Bond Order

Bond order is the number of chemical bonds between a pair of atoms; in diatomic nitrogen (N≡N) for example, the bond order is 3, while in acetylene (H−C≡C−H), the bond order between the two carbon atoms is 3 and the C−H bond order is 1. Bond order indicates the stability of a bond. In a more advanced context, bond order does not need to be an integer.

Bond Order in Molecular Orbital Theory

In molecular orbital theory, bond order is also defined as the difference, divided by two, between the number of bonding and antibonding electrons; this often, but not always, yields the same result. Bond order is also an index of bond strength, and it is used extensively in valence bond theory.

Dihydrogen (H₂)

This MO diagram depicts the molecule H₂, with the contributing AOs on the outside sandwiching the MO. The bonding level (lower level) is completely occupied. A bond order of one is obtained by employing the formula above, indicating a stable bond.

$\text{Bond Order} = \frac{2 (\text{bonding electrons})-0(\text{anti-bonding}\ e-)}{2} = 1$

Stable dihydrogen molecule

A bond order of one indicates a stable bond.

Dihydrogen (H₂) with an Electron in the Antibonding Orbital

In the second diagram, one of the bonding electrons in H₂ is "promoted" by adding energy and placing it in the antibonding level.

$Bond \ Order = \frac{1 (bonding\ electrons)-1(anti-bonding\ e-)}{2} = 0$

The above formula verifies breaking the H₂ bond, which in this case gives a bond order of zero. For a bond to be stable, the bond order must be a positive value.

Dihydrogen with an electron in the antibonding orbital

By adding energy to an electon and pushing it to the antibonding orbital, this H2 molecule's bond order is zero, effectively showing a broken bond.

Dihelium (He₂)

The third diagram hypothesizes the molecule dihelium (He₂). A bond order of zero is obtained by placing the available electrons in the bonding and antibonding levels, indicating that dihelium does not exist according to valence bond and bond order theory.

$Bond \ Order = \frac{2 (bonding\ electrons)-2(anti-bonding\ e-)}{2} = 0$

However, removing an electron from the antibonding level produces the molecule He₂⁺, which is stable in the gas phase with a bond order of 0.5.

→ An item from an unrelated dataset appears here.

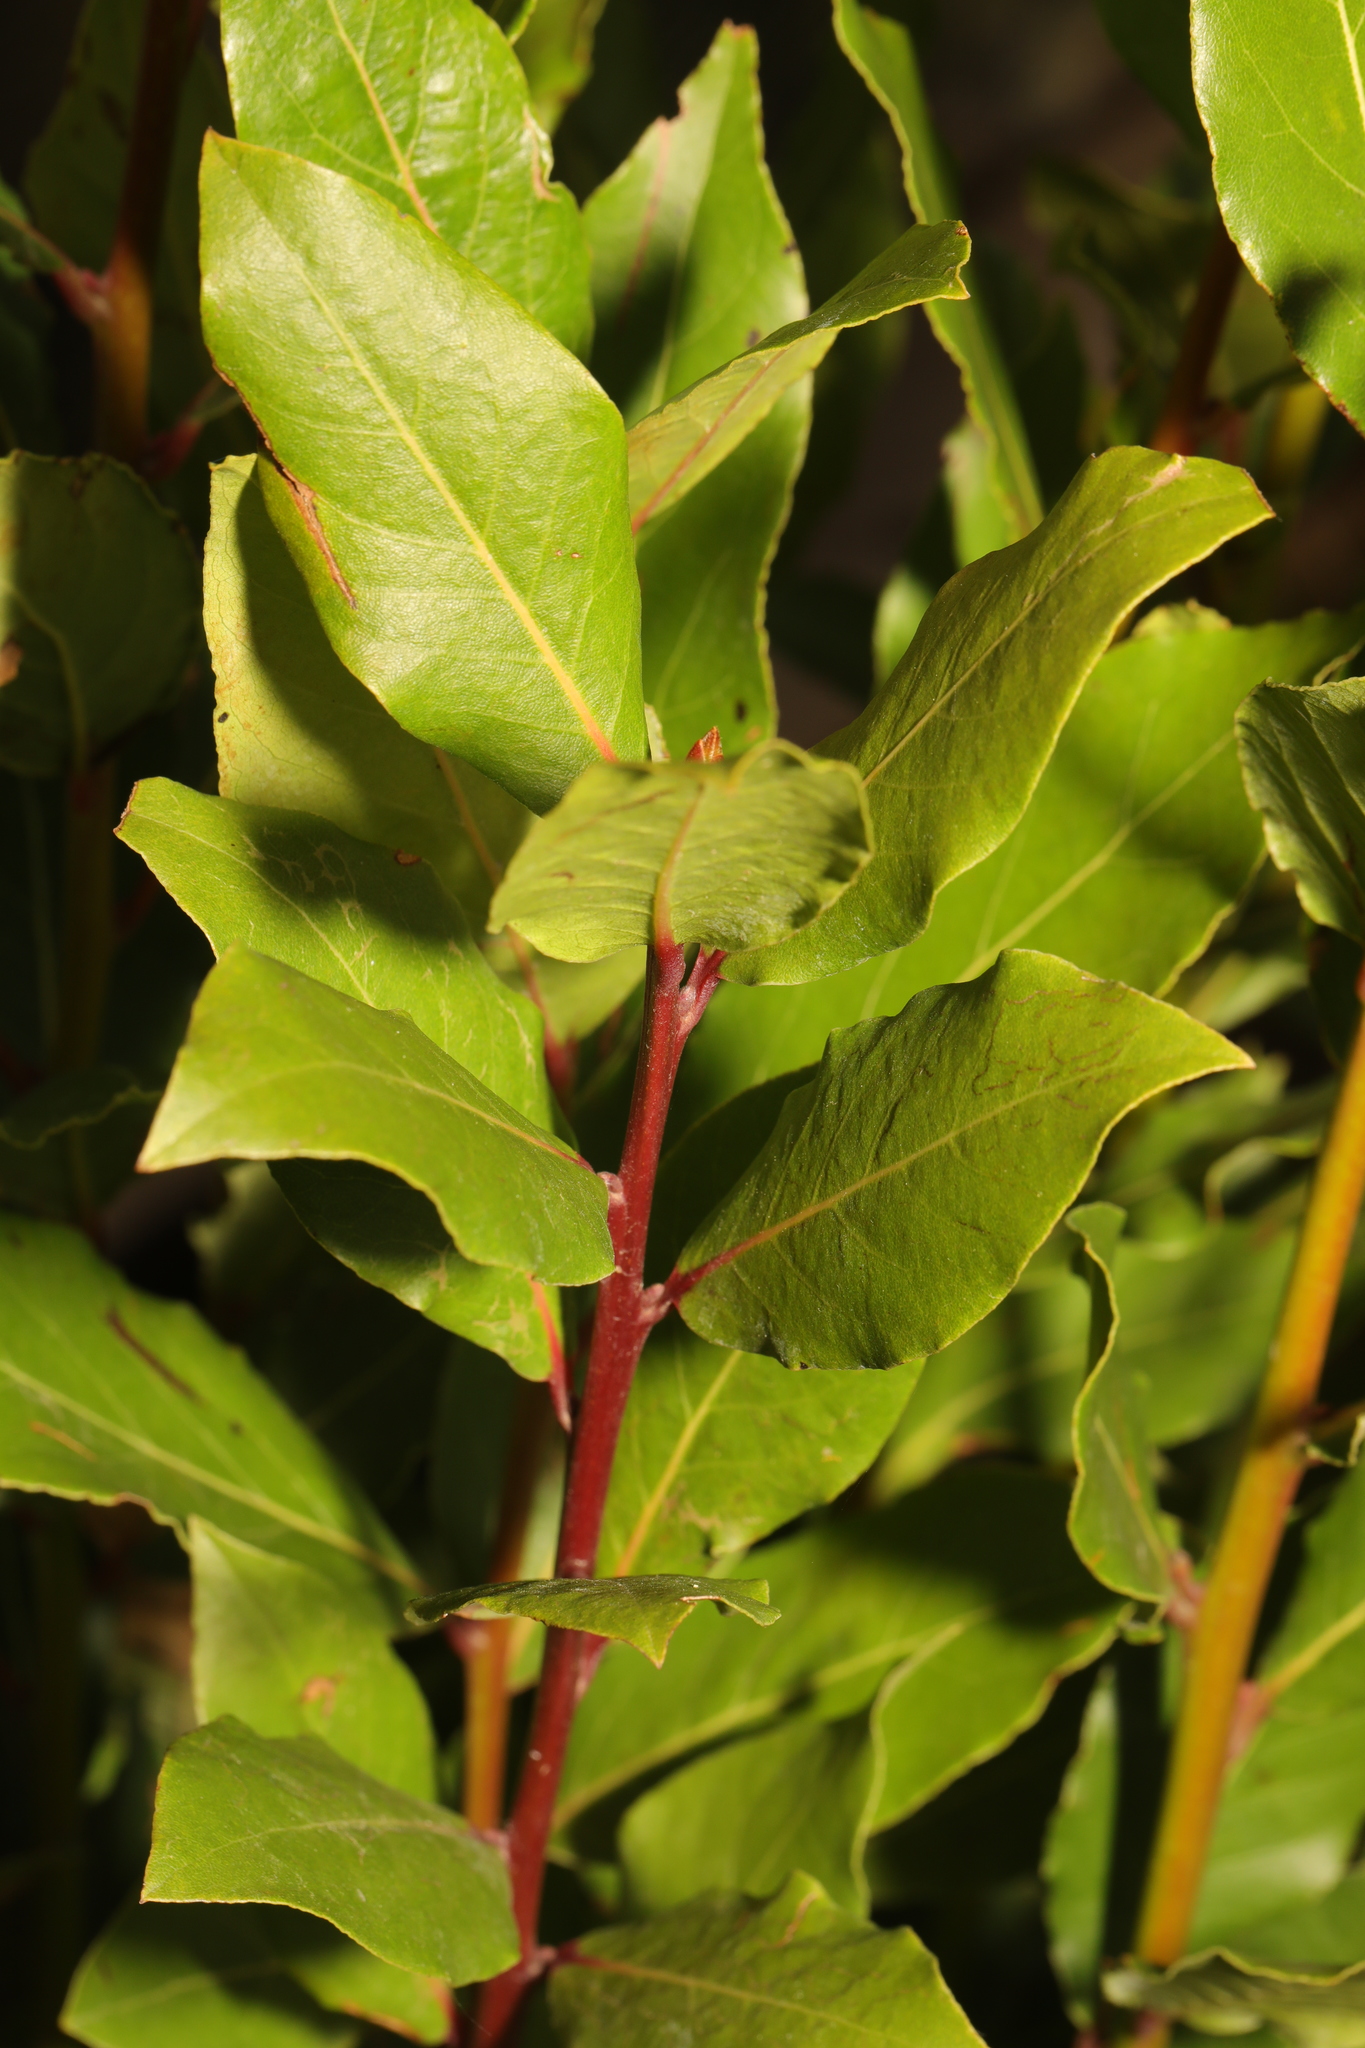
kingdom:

$Bond \ Order = \frac{2 (bonding\ electrons)-1(anti-bonding\ e-)}{2} = 0.5$

The electron configuration of dihelium

If the molecule He2 were to exist, the 4s electrons would have to fully occupy both the bonding and antibonding levels, giving a bond order of zero. Dihelium does not exist.

Dilithium (Li₂)

The last diagram presents the molecule dilithium (Li₂). The 1s electrons do not take part in the bonding, but the 2s electrons fill the bonding orbital. The molecule Li₂ is a stable molecule in the gas phase, with a bond order of one.

$Bond \ Order = \frac{2 (bonding\ electrons)-0(anti-bonding\ e-)}{2} = 1$

The dilithium molecule

Without the 1s electrons participating in bonding, the p electrons completely fill the bonding orbital; this leaves the antibonding orbital empty and gives a bond order of one, indicating a stable molecule (in this case, in the gas phase).